Monday, June 22, 2015

The Sachsenhausen Model

Today I visited the former Sachsenhausen concentration camp with our class. It was a gorgeous and clear day – one of the best since arriving in Berlin – and there was an interesting beauty to this place, which was a bit unnerving. I took a lot of photos of the walls and towers, with the trees in the background, and even a few of the barracks.

Going into a concentration camp, I had this expectation for how I should feel. I’ve read books and seen many documentaries about these camps, and I always left them with the same feelings of surprise that this could have happened so recently, a heaviness from the stories and the scale of the death and torture, and a very deep sadness for the victims. From the moment I got to Sachsenhausen, I didn’t feel any of these things. This lack of emotion troubled me until I saw a little cigar box in the Jewish barracks. Inside this box, Etienne van Ploeg, a prisoner of Sachsenhausen from 1942 until its liberation in 1945, had built a hand-crafted model of the main camp.

I’ve built quite a few models, but never one from scratch. Recently, I got a 1:350 scale model of the USS Enterprise. It is estimated that, with this full kit, it will take an experienced model builder around 600 - 1,000 hours to complete it. To build something like this cigar-box model from scratch? That would have to take even longer.

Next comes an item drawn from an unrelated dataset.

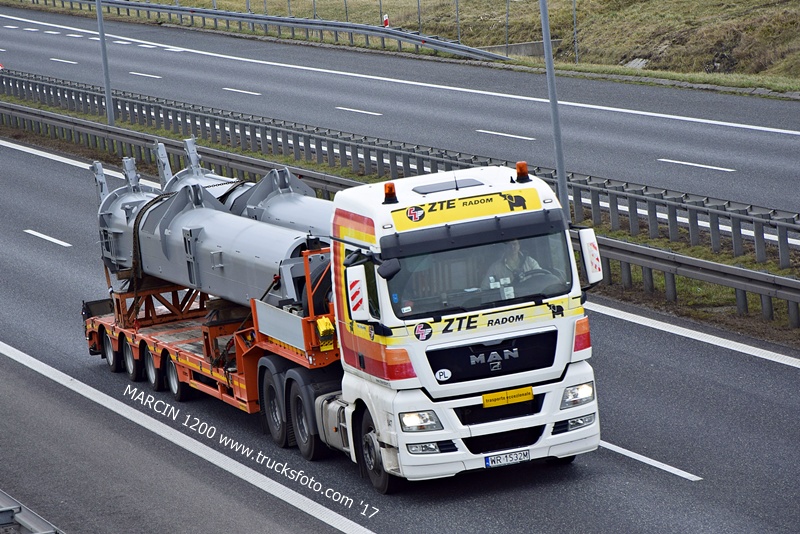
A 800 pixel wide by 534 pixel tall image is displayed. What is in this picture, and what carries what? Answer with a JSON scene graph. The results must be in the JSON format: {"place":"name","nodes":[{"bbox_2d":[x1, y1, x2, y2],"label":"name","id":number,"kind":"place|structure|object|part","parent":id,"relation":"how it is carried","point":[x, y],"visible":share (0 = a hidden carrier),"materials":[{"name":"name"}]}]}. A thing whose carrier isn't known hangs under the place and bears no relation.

When making a model, a critical decision is that of color. Almost single-handedly, the color choices made will determine the setting, the feeling, and the emotions of the final piece.

So, needless to say, the first thing I noticed was his choice of color. He has used a rich, lively green for the barracks and the forest; a fresh, new-house white for the wall and guard buildings; and the sandy ground is painted a warm and sunny beach tan. The neutral zone – the barbed wire coils, the imposing concave fence, and the dark stone ground leading up to it – are recreated very much like a modern day farm. It and the ground below it are painted a bright white.

There's an interesting element to the housing for the model. It's inside a cigar box, with a latch and closures. Is there meaning to this? I’m reminded of a line from a book. It’s a terrible book, but even the worst literature can produce the occasional nugget of wisdom:


“Forbidden to remember, terrified to forget; it’s a hard line to walk.”